Cumhuriyetin ilk yıllarında ‘küçük’ bir problem vardı; heykeltıraşımızın olmaması. Ama ne gam! İtalya’dan Avusturya’dan heykeltraşlar getirtildi. Savaştan yeni çıkmış, yiyecek ekmek bulsa içecek su bulamayan halka nazire yaparcasına bu İtalyan ve Avusturyalı heykeltraşlara servetler ödenerek heykeller yaptırıldı. Bunların ilki kendini Türklerin atası olarak ilan eden Mustafa Kemal’in onayıyla 1926 yılında Avusturyalı heykeltraş Heinrich Krippel'e yaptırılan ve Türkiye'nin hem ilk anıt heykeli ve ilk Mustafa Kemal anıtı kabul edilen Sarayburnu’ndaki heykel oldu.
- Anıtın heykeltıraşı Heinrich Krippel için bu heykel kârlı bir başlangıç olur ve ardından Ankara'daki Zafer Anıtı, Samsun'daki Onur Anıtı ve Konya'daki Atatürk Anıtı'na da imzasını atar. Gerçi İsmet İnönü başa geldiğinde yaptığı ilk icraatlardan biri Dolmabahçe Sarayı'nda bulunan M. Kemal heykelini kaldırmak olur. M. Kemal’in ölümünden sadece sekiz gün sonra Dolmabahçe Sarayı'ndaki heykeli hamallarca taşınarak kaldırılır. Bu işlem için devlet 25 lira 80 kuruş ödeme yapmıştır.
Ardından M. Kemal’in banknotlardaki resimlerinin ve devlet dairelerinde asılı olan fotoğraflarının kaldırılmasına sıra gelir. Sonrası çok partili sistem, Adnan Menderes, Ticaniler, 5816, can çekişen Kemalizm’in diriltilmesi gibi başlıkların olduğu uzun bir makale konusu.

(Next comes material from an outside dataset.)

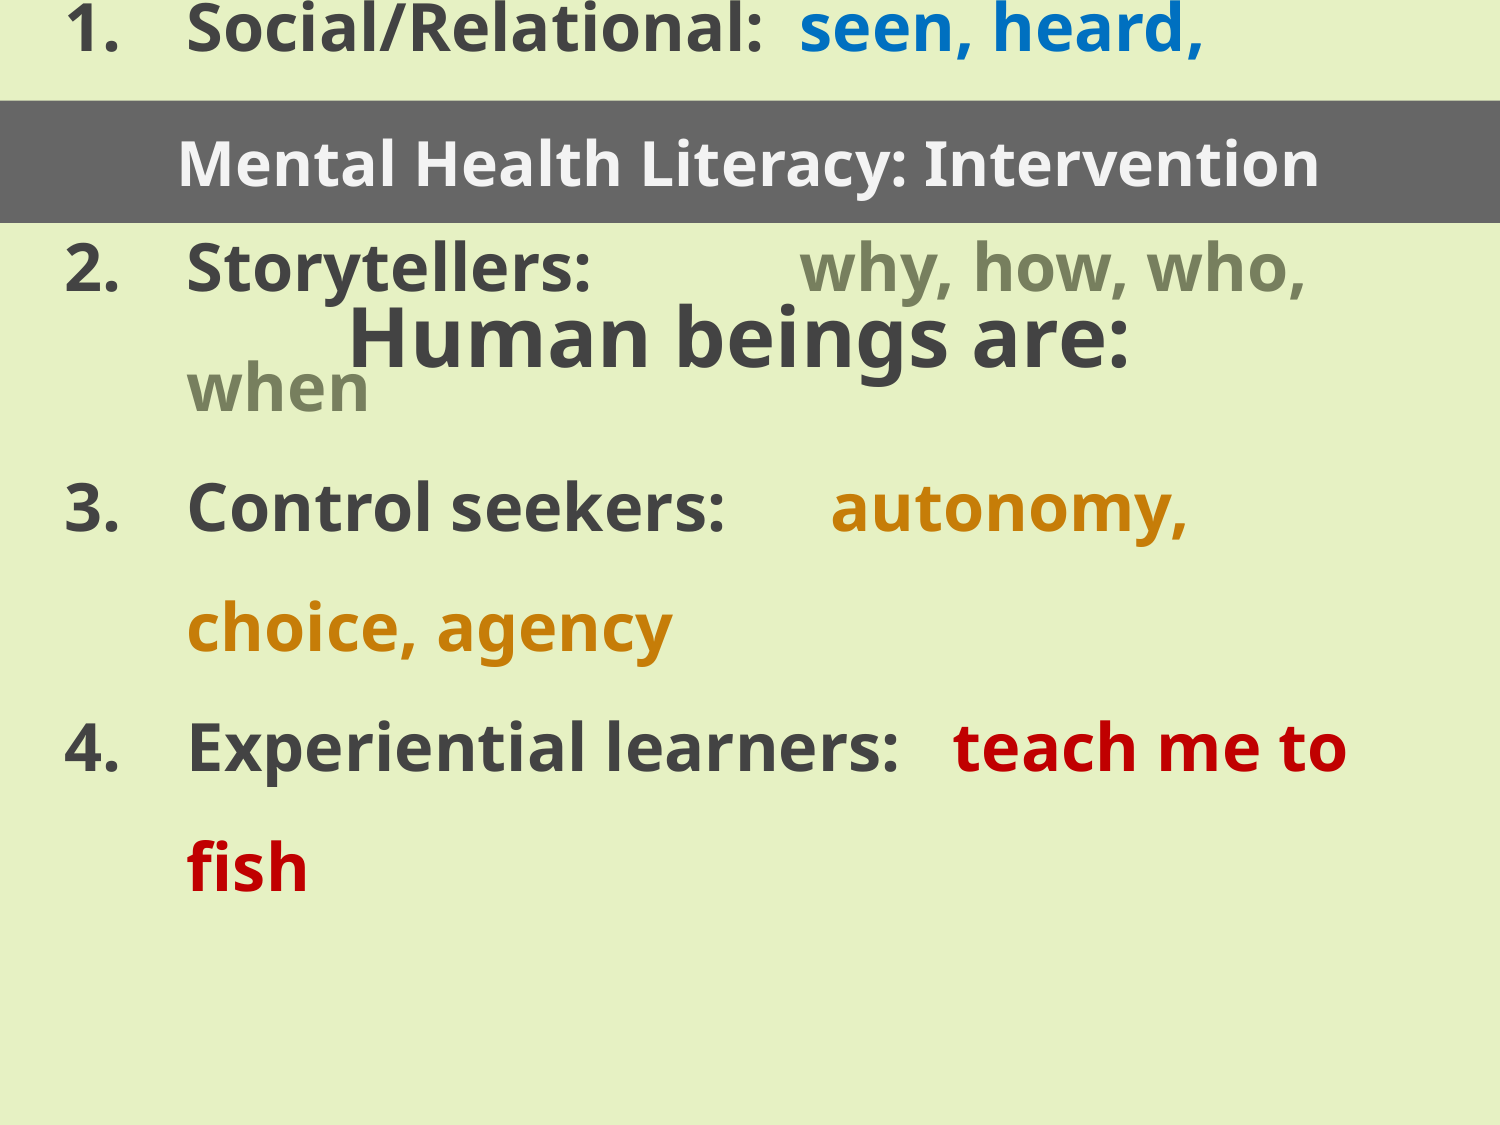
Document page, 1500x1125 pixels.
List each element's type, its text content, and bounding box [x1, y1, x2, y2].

text_box Human beings are: [332, 276, 1168, 437]
text_box Mental Health Literacy: Intervention [0, 100, 1500, 223]
text_box Social/Relational: seen, heard, valued Storytellers: why, how, who, when Control seekers: autonomy, choice, agency Experiential learners: teach me to fish [49, 815, 1451, 975]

Heykel Travmasının Sanattaki Yansımaları
Dönemin gazetelerine baktığımızda müesseselerden ve halktan paralar toplandığını ve kampanyaya katılanların isimlerinin yayınlanmasıyla heykele para vermek istemeyenlerin üzerinde baskı oluşturulduğu anlaşılmaktadır. Yaşanan bu toplumsal hadiselerin edebiyata ve sinemaya olan etkilerinden de son olarak bahsetmek isterim. Ülkemiz edebiyatı için önemli bir isim olan Fakir Baykurt’un Yılanların Öcü romanı bu konuda iyi bir örnek. Köy Enstitüsü mezunu, sosyalist kimlikli bir öğretmen olan Fakir Baykurt, romanını 1959 yılında yayınlamıştır, romanın geçtiği dönem ise Kemalizm’in yeniden diriltildiği ellili yılların başlarıdır.

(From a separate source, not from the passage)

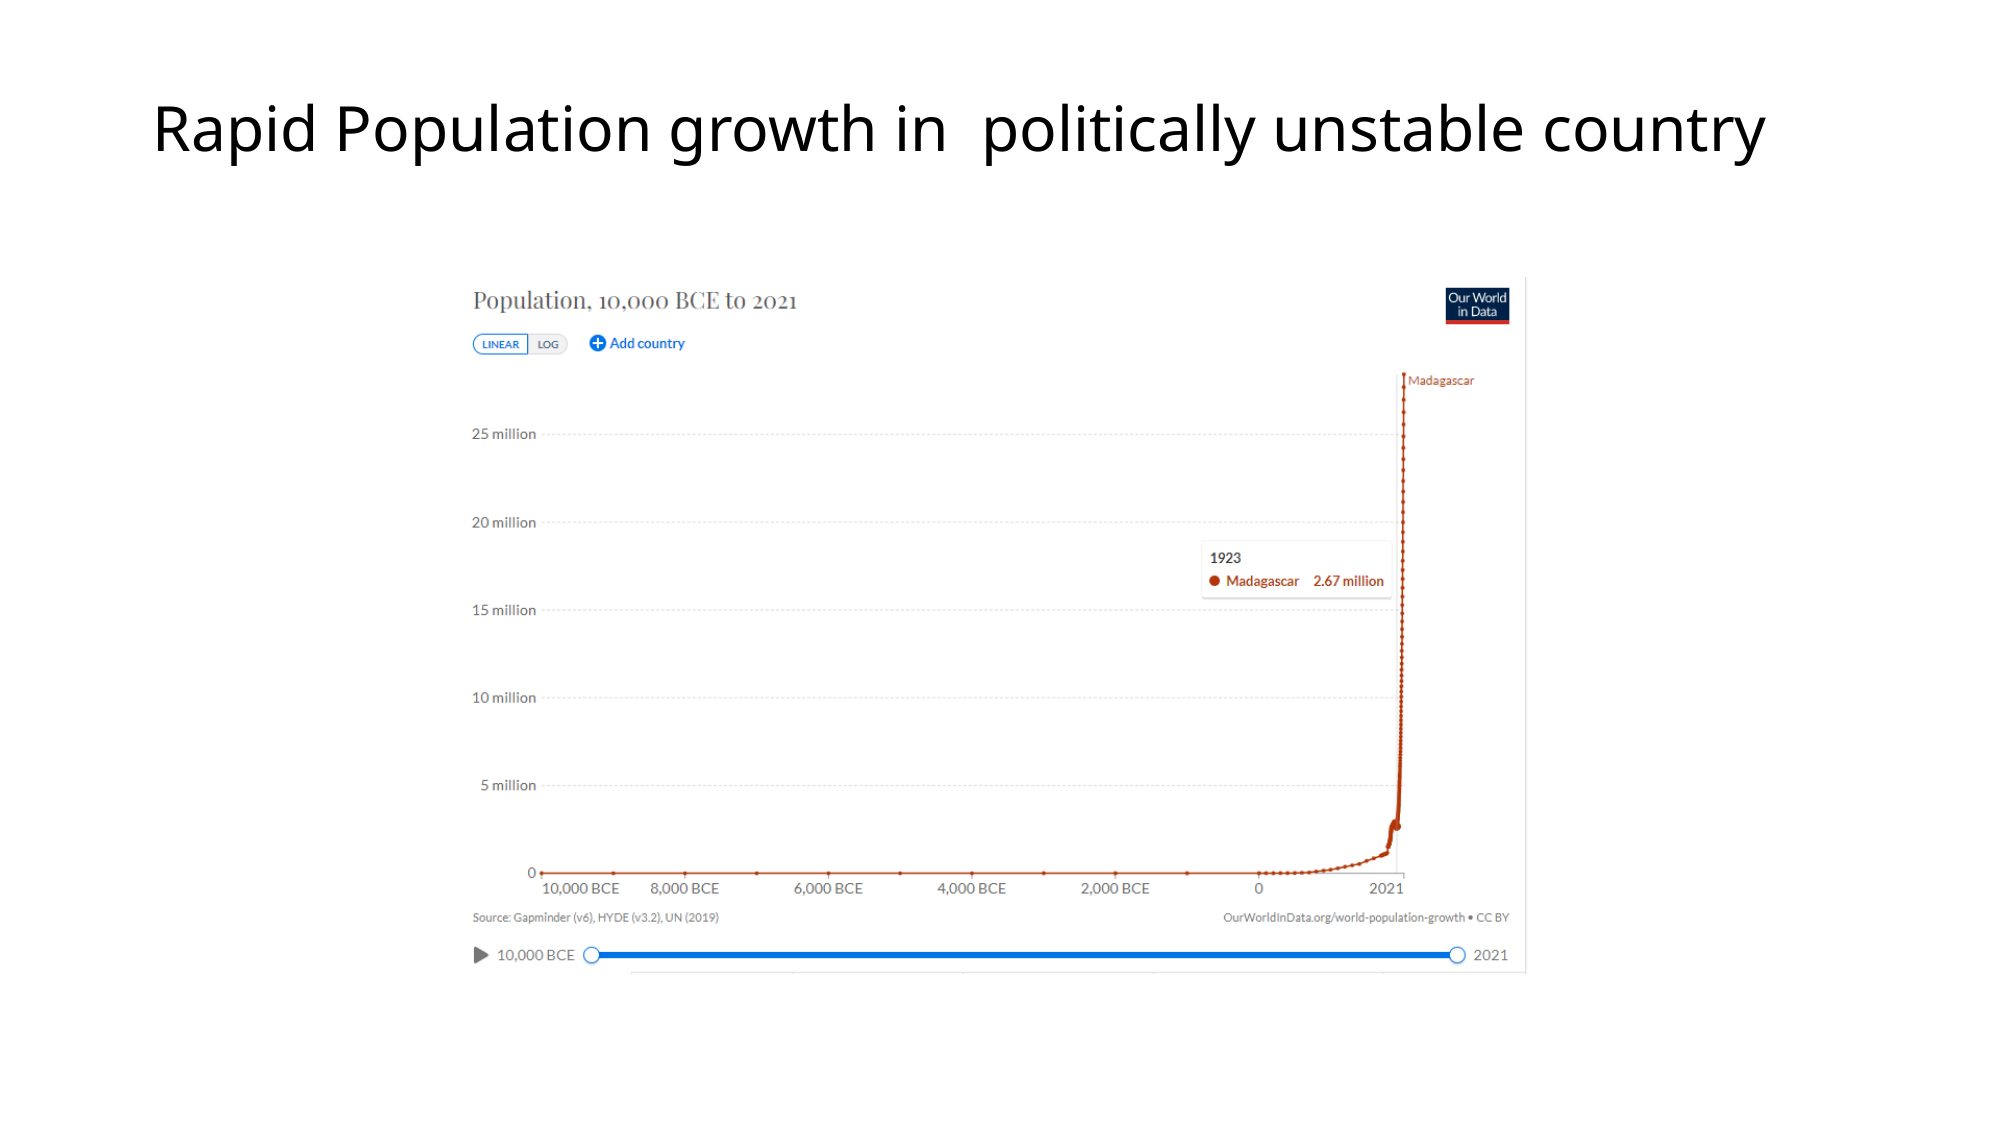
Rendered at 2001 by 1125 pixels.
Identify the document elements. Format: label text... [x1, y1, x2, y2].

picture [459, 277, 1528, 974]
title Rapid Population growth in politically unstable country [137, 59, 1863, 278]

Bundan sonrasını Fakir Baykurt’un ifadelerinden öğrenelim: “Yılanların Öcü’nü yazdığım zaman 28 yaşındaydım. Kara Bayram ailesi, bana göre, Türkiye’deki topraksız, ya da az topraklı aileler çokluğunun bir tipiğiydi ama Kara Bayram, karısı, üç çocuğu ve anası Irazca umut içindedir. Birden bir “heykel” işi çıkar. İlin valisi, Türkiye halkının nasıl bir “mutluluk” içinde yaşadığını sembolize eden bir anıt dikme sevdasına kapılmıştır. Bu sevdayı gerçekleştirebilirse Ankara’nın gözüne girecektir. İlçelere, köylere salma yapar. Karataş Muhtarı, salınan parayı, “ev yeri” satarak bulmayı düşünür. Bayram’ın ev önünü, yeni bir eve gereksinimi olan kurul üyesi Deli Haceli’ye satar. Böylece iki aile arasında kavgalar başlar.”

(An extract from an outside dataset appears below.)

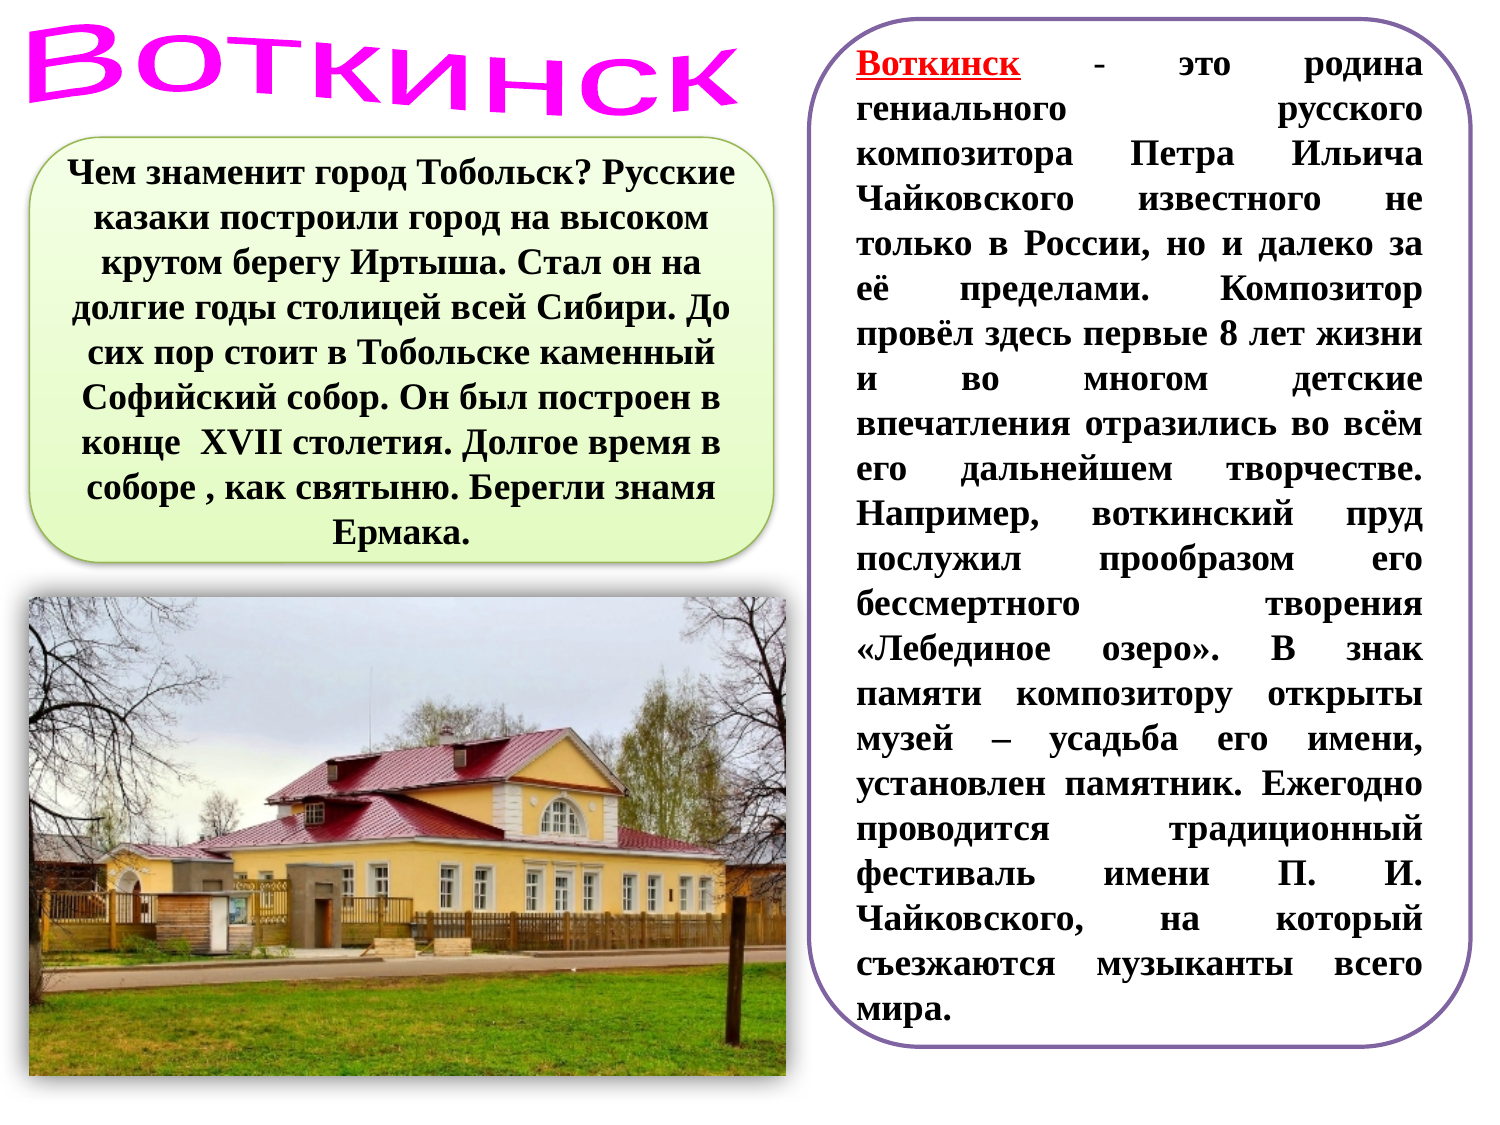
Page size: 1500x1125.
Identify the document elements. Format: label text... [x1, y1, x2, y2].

Roman fakirlikten kıvranan halkı özellikle köylüleri anlatırken, onların bu içler acısı haline kulak asmayan ve heykel yapma sevdasına düşmüş bürokratların vurdumduymazlıklarına dikkat çeker. “Yoksul milleti hep yalınayak!...” dedi Haceli. “Çarık bulup giymek mesele bu dünyada, çarııık! Dünyada herkes çarık giyse, o zaman gön yetişmez! Elbet bir kısmı da yalınayak olacak!... Öhhoo!” Romanın içindeki bu cümle dönemin insanlarının içinde bulunduğu müşkül durumu gözler önüne sermektedir. İkinci Dünya Savaşı sonrası dünyanın gelişmiş ülkeleri dahi ekonomik buhran yaşarken, Türkiye gibi yoksul bir ülkede dünyanın en büyük anıt mezarını ve heykellerini yapma kaygısı taşıyan yöneticilerin bu hırslarının Anadolu’nun küçük bir köyündeki insanları nasıl yıkıma götürdüğünü anlatan roman, toplumsal gerçekçilik noktasında büyük bir öneme sahip. Romanın, Cumhuriyet gazetesinde tefrika edilmesinden sonra Fakir Baykurt hakkında başlatılan soruşturmada öğretmenlikten atılmasına karar verilmesi de romanın o dönem için cesur tavrını kanıtlar niteliktedir.
Yılanların Öcü sonraları iki sinema filmine de uyarlanmış bir roman. Romanın 1962 yılında Metin Erksan tarafından çekilen bu ilk uyarlaması gösterime girdiği 23 Nisan tarihinde bazı gruplarca protesto edildi ve filme sansür uygulandı. İkinci sinema uyarlaması da 1985 yılında Şerif Gören tarafından yapılan uyarlama oldu. İlk filmin sansür kurulunca kesilen bazı bölümleri bu filmde mevcuttu. Yakın tarihimize ışık tutan bu çok önemli roman mutlaka okunmalı, iki sinema uyarlaması da mutlaka seyredilmelidir.
Bütün bu yaşananların üzerinden tekrar geçince görülüyor ki bir ülkenin heykellerle olan imtihanı, o devletin toplumuna bakış açısı ile doğrudan ilişkili. Mehmet Akif İnan’ın “Doğ ey güneş erit taştan adamı / Ve kurut taşları diken elleri” dizelerinde olduğu gibi o güneş Hz. İbrahim misali bir gün tüm taşları eritecektir vesselam.